▸ **Extracted data entries**:

■ ■ ■ ■

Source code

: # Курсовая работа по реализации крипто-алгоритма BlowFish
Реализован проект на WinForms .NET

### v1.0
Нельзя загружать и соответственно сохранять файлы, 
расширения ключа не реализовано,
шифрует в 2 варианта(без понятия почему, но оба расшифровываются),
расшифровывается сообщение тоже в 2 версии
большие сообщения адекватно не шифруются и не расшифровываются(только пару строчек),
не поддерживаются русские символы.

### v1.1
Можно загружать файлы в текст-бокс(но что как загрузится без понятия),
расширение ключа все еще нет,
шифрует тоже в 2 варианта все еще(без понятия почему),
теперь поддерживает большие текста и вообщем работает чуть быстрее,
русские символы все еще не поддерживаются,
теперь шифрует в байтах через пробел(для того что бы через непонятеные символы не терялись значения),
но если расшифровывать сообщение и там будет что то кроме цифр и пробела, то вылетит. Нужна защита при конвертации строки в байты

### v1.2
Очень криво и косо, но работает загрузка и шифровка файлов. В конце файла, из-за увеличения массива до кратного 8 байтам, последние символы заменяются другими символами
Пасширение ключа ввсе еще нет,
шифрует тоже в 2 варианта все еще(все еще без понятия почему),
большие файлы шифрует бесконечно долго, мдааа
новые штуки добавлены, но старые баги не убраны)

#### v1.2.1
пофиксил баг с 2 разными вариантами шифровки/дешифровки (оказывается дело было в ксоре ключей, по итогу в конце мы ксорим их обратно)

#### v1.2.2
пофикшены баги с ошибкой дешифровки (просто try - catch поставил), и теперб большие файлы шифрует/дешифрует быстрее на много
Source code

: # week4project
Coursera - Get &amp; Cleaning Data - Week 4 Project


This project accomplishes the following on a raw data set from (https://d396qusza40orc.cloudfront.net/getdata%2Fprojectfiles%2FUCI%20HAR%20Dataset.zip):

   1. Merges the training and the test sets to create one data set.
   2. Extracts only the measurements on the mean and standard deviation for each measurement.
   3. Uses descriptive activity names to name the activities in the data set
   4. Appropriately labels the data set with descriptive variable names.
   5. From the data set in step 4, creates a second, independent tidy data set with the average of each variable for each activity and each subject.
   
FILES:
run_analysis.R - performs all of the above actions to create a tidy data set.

■ ■ ■ ■

▸ **Work instructions**:
Lines with the word "русские" in them are the answer; report each one from the data.

▸ **Task output**:
не поддерживаются русские символы.
русские символы все еще не поддерживаются,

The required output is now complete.